▶ [DOCUMENT]
--*--

Re: proposed pathchk change, in response to today's POSIX interpretation

2005-01-07 Thread P
Paul Eggert wrote:
Here's a proposed patch to pathchk.  It's not urgent, as pathchk
conforms to POSIX now, but it implements a new -P option suggested
in a POSIX interpretation released today.
-  -p, --portability   check for all POSIX systems, not only this one\n\
+  -p  check for most POSIX systems\n\
+  -P  check for leading \-\\n\
+  --portability   check for all POSIX systems (equivalent to -p -P)\n\
Interesting.
I'm afraid I don't know anything about POSIX standards structure.
You reference the following, which then references other POSIX stuff:
http://www.opengroup.org/austin/interps/doc.tpl?gdid=6232
Is the full definition of what patchk deems
portable available publicly?
I attach my findnl util for reference.
--
Pádraig Brady - http://www.pixelbeat.org
--
#!/bin/sh
#note if files have names with ascii char 1 in them will have this converted
#to \n, ls will say file not found in this case and hence the real filename
#can be inferred.
#
#Note expressions are evaluated left to right and as soon as
#one is matched the rest aren't evaluated (makes sense as doing
#or operation not and. Anyway this implies that should check things
#like filename length before actual valid character combinations tests
#
#Don't need to handle ^~ | ^- etc as always get fully qualified path from find
#
#Even if -n1 specified for xargs there will be no ls processes run
#to display output until the end as the pipe is line buffered and
#there is only 1 line passed to xargs. This is required so paths
#with linefeeds are supported.
#
#How do you add expression to only include filenames with @ most
#1 consequtive character (for e.g. :) I was trying: :{1,1}
#but the second 1 was ignored? I know grep -Ev :{2,} works but
#I need the expression as part of the large expression for obvious
#reasons. For now I'm allowing any filenames with :, but this could
#interoperability problems with NTFS for e.g. which uses this char
#to indicate a seperate stream in the file.
#
#man ascii was useful when writing this.
#
#Hmm just noticed the GNU pathchk utility, which
#should probably be integrated in some way?
#
#Note theoretically the only char UNIX doesn't allow in file/dir names
#is /. This can make things very awkward, especially for future extensions
#like streams etc.

--*--

▶ [PROVIDED MATERIAL]
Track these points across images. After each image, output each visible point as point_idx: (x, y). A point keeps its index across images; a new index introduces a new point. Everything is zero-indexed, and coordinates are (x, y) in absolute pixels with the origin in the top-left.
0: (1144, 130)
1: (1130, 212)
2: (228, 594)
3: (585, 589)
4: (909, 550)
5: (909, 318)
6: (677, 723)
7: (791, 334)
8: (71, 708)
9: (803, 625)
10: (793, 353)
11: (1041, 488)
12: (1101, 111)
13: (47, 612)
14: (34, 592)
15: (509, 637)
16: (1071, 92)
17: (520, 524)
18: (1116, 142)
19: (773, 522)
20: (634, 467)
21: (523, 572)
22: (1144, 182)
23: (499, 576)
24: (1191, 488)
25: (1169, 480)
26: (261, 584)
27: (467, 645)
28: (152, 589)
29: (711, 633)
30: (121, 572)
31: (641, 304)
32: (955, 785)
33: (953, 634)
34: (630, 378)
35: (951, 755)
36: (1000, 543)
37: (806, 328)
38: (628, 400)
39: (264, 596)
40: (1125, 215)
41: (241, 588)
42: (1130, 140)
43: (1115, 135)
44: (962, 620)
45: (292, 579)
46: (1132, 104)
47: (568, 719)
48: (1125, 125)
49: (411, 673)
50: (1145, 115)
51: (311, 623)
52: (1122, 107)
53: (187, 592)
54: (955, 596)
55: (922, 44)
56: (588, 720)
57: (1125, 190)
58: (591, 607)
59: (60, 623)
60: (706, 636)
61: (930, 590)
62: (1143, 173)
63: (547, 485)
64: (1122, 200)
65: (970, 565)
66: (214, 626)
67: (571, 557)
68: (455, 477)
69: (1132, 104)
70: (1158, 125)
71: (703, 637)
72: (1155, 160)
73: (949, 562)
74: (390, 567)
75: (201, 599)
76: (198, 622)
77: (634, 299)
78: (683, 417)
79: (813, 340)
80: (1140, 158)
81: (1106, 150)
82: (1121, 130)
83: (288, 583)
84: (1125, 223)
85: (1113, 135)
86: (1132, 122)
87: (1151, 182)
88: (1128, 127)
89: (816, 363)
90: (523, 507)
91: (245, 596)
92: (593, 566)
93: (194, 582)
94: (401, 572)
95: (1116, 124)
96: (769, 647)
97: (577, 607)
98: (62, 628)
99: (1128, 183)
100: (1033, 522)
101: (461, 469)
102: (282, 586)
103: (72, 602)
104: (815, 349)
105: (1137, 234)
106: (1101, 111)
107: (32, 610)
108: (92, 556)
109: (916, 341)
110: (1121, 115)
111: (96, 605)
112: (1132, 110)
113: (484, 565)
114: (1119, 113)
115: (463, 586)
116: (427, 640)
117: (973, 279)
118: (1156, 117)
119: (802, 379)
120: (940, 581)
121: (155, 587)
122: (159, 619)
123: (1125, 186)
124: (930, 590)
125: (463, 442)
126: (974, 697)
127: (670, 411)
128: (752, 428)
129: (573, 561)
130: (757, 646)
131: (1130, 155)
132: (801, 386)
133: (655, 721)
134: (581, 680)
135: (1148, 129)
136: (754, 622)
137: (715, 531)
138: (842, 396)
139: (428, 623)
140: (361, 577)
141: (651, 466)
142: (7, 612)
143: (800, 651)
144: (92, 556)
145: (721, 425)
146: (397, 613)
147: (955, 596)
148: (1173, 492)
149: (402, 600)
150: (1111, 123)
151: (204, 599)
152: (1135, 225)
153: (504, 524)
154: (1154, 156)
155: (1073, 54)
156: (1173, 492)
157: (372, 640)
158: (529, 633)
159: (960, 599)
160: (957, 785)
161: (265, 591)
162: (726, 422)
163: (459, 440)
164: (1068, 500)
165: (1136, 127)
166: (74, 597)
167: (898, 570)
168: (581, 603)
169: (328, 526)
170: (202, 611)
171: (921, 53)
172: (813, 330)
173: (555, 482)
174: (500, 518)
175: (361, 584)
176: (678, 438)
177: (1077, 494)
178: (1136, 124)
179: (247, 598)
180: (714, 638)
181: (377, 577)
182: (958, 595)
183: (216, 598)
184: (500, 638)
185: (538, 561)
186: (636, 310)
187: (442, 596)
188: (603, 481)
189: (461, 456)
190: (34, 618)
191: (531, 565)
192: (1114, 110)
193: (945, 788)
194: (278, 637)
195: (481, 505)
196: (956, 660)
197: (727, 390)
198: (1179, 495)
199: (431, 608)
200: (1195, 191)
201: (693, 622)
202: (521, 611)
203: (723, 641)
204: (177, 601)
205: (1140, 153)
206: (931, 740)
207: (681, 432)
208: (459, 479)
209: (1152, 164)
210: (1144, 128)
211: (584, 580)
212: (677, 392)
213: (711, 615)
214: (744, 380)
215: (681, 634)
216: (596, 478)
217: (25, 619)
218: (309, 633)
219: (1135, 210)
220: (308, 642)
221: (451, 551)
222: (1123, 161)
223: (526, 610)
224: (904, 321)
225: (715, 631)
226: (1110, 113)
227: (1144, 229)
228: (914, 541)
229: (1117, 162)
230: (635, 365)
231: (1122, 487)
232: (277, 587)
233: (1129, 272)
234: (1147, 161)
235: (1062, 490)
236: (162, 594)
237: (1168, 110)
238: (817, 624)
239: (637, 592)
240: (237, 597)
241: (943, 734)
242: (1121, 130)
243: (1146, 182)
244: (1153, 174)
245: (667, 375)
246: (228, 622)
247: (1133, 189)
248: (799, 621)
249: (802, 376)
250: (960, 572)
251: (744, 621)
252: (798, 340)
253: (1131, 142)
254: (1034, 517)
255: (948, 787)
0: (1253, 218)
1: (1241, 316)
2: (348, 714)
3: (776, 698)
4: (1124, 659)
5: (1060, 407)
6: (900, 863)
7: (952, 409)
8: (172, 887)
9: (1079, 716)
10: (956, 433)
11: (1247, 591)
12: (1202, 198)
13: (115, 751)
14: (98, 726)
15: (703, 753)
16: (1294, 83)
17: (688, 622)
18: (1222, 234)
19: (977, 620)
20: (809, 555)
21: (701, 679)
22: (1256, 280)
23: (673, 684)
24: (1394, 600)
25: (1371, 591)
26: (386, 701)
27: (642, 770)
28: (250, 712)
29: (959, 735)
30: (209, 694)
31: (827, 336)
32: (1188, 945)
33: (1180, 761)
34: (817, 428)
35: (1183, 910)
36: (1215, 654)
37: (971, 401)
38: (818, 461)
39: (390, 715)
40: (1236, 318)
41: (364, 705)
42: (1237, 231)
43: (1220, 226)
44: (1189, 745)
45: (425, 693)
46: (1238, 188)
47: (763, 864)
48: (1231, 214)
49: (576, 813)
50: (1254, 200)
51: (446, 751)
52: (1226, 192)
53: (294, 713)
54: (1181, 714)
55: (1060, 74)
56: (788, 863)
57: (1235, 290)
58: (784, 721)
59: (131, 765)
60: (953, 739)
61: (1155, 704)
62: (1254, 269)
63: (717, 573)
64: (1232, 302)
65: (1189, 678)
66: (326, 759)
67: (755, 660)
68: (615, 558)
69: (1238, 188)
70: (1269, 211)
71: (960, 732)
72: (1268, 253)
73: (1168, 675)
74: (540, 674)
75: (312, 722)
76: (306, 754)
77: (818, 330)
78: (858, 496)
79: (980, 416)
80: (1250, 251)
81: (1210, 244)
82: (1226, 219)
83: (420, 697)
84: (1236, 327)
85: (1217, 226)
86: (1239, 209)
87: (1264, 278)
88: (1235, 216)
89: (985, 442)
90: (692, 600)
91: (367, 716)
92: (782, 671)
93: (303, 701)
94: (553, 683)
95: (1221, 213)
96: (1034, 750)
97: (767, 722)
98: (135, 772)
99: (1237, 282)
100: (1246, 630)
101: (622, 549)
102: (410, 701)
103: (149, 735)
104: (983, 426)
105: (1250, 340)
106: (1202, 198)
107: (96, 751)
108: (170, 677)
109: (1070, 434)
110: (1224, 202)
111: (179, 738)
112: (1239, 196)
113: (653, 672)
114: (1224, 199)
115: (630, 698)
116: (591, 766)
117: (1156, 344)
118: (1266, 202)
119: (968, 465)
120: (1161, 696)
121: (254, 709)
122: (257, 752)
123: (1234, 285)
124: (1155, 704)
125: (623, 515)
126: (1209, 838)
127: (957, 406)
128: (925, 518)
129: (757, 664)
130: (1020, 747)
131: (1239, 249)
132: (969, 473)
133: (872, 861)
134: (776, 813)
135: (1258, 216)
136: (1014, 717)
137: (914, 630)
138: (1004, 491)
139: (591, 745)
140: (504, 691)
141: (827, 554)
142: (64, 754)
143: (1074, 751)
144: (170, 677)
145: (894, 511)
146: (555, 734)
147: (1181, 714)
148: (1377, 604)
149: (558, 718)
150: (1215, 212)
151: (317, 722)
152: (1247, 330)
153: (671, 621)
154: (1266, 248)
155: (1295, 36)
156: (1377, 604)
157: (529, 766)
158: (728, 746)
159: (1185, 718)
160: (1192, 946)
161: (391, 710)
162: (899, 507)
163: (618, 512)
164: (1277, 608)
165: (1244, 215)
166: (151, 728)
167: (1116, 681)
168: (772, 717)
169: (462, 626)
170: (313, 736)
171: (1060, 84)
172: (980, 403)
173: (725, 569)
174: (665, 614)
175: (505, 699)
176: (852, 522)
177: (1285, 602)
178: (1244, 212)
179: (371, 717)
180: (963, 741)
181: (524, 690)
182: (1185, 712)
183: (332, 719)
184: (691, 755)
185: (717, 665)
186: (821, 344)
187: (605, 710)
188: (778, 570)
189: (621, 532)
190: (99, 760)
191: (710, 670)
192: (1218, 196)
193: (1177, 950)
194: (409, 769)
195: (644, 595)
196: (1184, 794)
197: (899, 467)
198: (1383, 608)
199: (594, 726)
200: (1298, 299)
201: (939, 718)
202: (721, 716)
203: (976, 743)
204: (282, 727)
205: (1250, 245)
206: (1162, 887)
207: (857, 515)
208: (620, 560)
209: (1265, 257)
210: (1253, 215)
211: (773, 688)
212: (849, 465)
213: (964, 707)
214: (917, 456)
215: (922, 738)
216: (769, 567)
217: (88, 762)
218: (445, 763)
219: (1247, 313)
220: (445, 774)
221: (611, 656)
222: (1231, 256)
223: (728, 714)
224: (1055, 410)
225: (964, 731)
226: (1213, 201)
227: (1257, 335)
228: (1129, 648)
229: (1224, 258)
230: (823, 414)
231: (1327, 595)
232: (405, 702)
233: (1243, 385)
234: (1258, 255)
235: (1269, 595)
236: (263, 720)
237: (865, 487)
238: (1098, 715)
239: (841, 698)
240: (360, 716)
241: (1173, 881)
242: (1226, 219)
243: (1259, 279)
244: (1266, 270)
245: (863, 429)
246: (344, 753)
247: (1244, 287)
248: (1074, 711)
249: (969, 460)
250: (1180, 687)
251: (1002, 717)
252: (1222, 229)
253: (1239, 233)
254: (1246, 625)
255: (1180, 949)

--*--

▶ [DIRECTIVES]
**a)** Please condense the paragraph in the pathchk thread that begins "Here's a proposed patch to pathchk" into one sentence that keeps its main facts.
**b)** In the listing, substitute "0-indexed" for "zero-indexed" in the lines from the start of the listing through the line holding "17: (520, 524)", inclusive. Give only those lines, with everything else unchanged.

▶ [ANSWERS FOR THE TASKS]
**a)** The proposed pathchk patch isn't urgent, since pathchk already conforms to POSIX, but it adds a new -P option suggested in a POSIX interpretation released today.

**b)**
Track these points across images. After each image, output each visible point as point_idx: (x, y). A point keeps its index across images; a new index introduces a new point. Everything is 0-indexed, and coordinates are (x, y) in absolute pixels with the origin in the top-left.
0: (1144, 130)
1: (1130, 212)
2: (228, 594)
3: (585, 589)
4: (909, 550)
5: (909, 318)
6: (677, 723)
7: (791, 334)
8: (71, 708)
9: (803, 625)
10: (793, 353)
11: (1041, 488)
12: (1101, 111)
13: (47, 612)
14: (34, 592)
15: (509, 637)
16: (1071, 92)
17: (520, 524)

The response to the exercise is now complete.